(Dataset items)
□ □ □ □
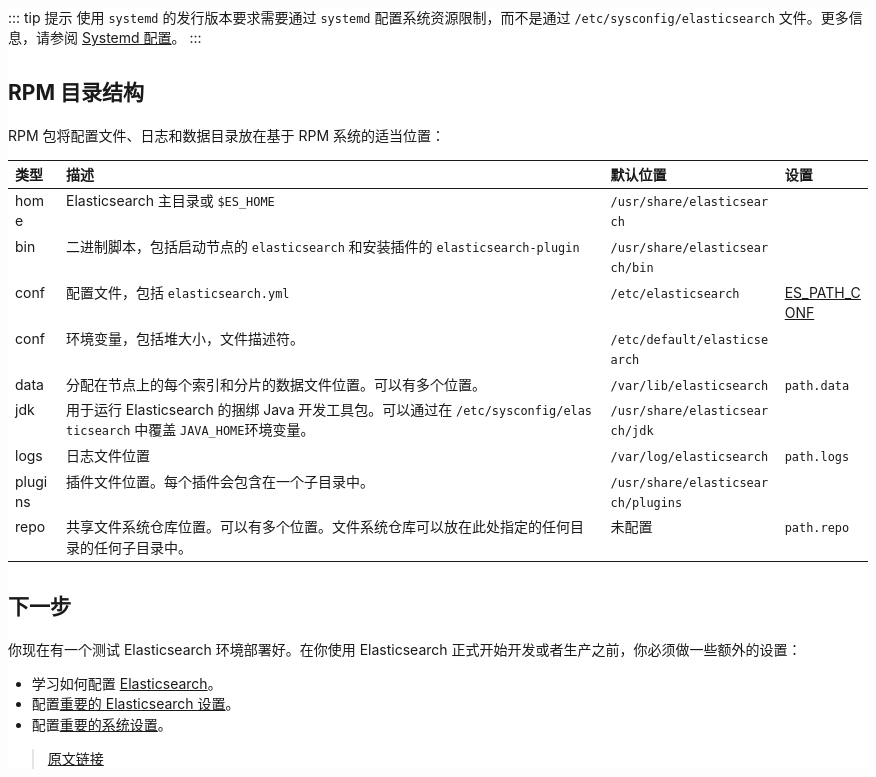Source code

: ::: tip 提示
使用 `systemd` 的发行版本要求需要通过 `systemd` 配置系统资源限制，而不是通过 `/etc/sysconfig/elasticsearch` 文件。更多信息，请参阅 [Systemd 配置](/set_up_elasticsearch/important_system_config/system#Systemd-配置)。
:::

## RPM 目录结构

RPM 包将配置文件、日志和数据目录放在基于 RPM 系统的适当位置：

| 类型 | 描述 | 默认位置 | 设置 |
| :-- | :-- | :-- | :-- |
|home| Elasticsearch 主目录或 `$ES_HOME`| `/usr/share/elasticsearch`| |
|bin| 二进制脚本，包括启动节点的 `elasticsearch` 和安装插件的 `elasticsearch-plugin`| `/usr/share/elasticsearch/bin`||
|conf| 配置文件，包括 `elasticsearch.yml`| `/etc/elasticsearch`|[ES_PATH_CONF](/set_up_elasticsearch/config#配置文件位置)|
|conf| 环境变量，包括堆大小，文件描述符。| `/etc/default/elasticsearch`||
|data| 分配在节点上的每个索引和分片的数据文件位置。可以有多个位置。|`/var/lib/elasticsearch`|`path.data`|
|jdk|用于运行 Elasticsearch 的捆绑 Java 开发工具包。可以通过在 `/etc/sysconfig/elasticsearch` 中覆盖 `JAVA_HOME`环境变量。|`/usr/share/elasticsearch/jdk`||
|logs| 日志文件位置| `/var/log/elasticsearch` | `path.logs`|
|plugins| 插件文件位置。每个插件会包含在一个子目录中。| `/usr/share/elasticsearch/plugins`||
|repo| 共享文件系统仓库位置。可以有多个位置。文件系统仓库可以放在此处指定的任何目录的任何子目录中。|未配置|`path.repo`|

## 下一步

你现在有一个测试 Elasticsearch 环境部署好。在你使用 Elasticsearch 正式开始开发或者生产之前，你必须做一些额外的设置：

- 学习如何配置 [Elasticsearch](/set_up_elasticsearch/config)。
- 配置[重要的 Elasticsearch 设置](/set_up_elasticsearch/important_es_config)。
- 配置[重要的系统设置](/set_up_elasticsearch/important_system_config)。

> [原文链接](https://www.elastic.co/guide/en/elasticsearch/reference/current/deb.html)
□ □ □ □
Before copying the data, remove the pictures. Then repeat the rest exactly.

_WRITTEN ANSWER:_
Source code

: ::: tip 提示
使用 `systemd` 的发行版本要求需要通过 `systemd` 配置系统资源限制，而不是通过 `/etc/sysconfig/elasticsearch` 文件。更多信息，请参阅 [Systemd 配置](/set_up_elasticsearch/important_system_config/system#Systemd-配置)。
:::

## RPM 目录结构

RPM 包将配置文件、日志和数据目录放在基于 RPM 系统的适当位置：

| 类型 | 描述 | 默认位置 | 设置 |
| :-- | :-- | :-- | :-- |
|home| Elasticsearch 主目录或 `$ES_HOME`| `/usr/share/elasticsearch`| |
|bin| 二进制脚本，包括启动节点的 `elasticsearch` 和安装插件的 `elasticsearch-plugin`| `/usr/share/elasticsearch/bin`||
|conf| 配置文件，包括 `elasticsearch.yml`| `/etc/elasticsearch`|[ES_PATH_CONF](/set_up_elasticsearch/config#配置文件位置)|
|conf| 环境变量，包括堆大小，文件描述符。| `/etc/default/elasticsearch`||
|data| 分配在节点上的每个索引和分片的数据文件位置。可以有多个位置。|`/var/lib/elasticsearch`|`path.data`|
|jdk|用于运行 Elasticsearch 的捆绑 Java 开发工具包。可以通过在 `/etc/sysconfig/elasticsearch` 中覆盖 `JAVA_HOME`环境变量。|`/usr/share/elasticsearch/jdk`||
|logs| 日志文件位置| `/var/log/elasticsearch` | `path.logs`|
|plugins| 插件文件位置。每个插件会包含在一个子目录中。| `/usr/share/elasticsearch/plugins`||
|repo| 共享文件系统仓库位置。可以有多个位置。文件系统仓库可以放在此处指定的任何目录的任何子目录中。|未配置|`path.repo`|

## 下一步

你现在有一个测试 Elasticsearch 环境部署好。在你使用 Elasticsearch 正式开始开发或者生产之前，你必须做一些额外的设置：

- 学习如何配置 [Elasticsearch](/set_up_elasticsearch/config)。
- 配置[重要的 Elasticsearch 设置](/set_up_elasticsearch/important_es_config)。
- 配置[重要的系统设置](/set_up_elasticsearch/important_system_config)。

> [原文链接](https://www.elastic.co/guide/en/elasticsearch/reference/current/deb.html)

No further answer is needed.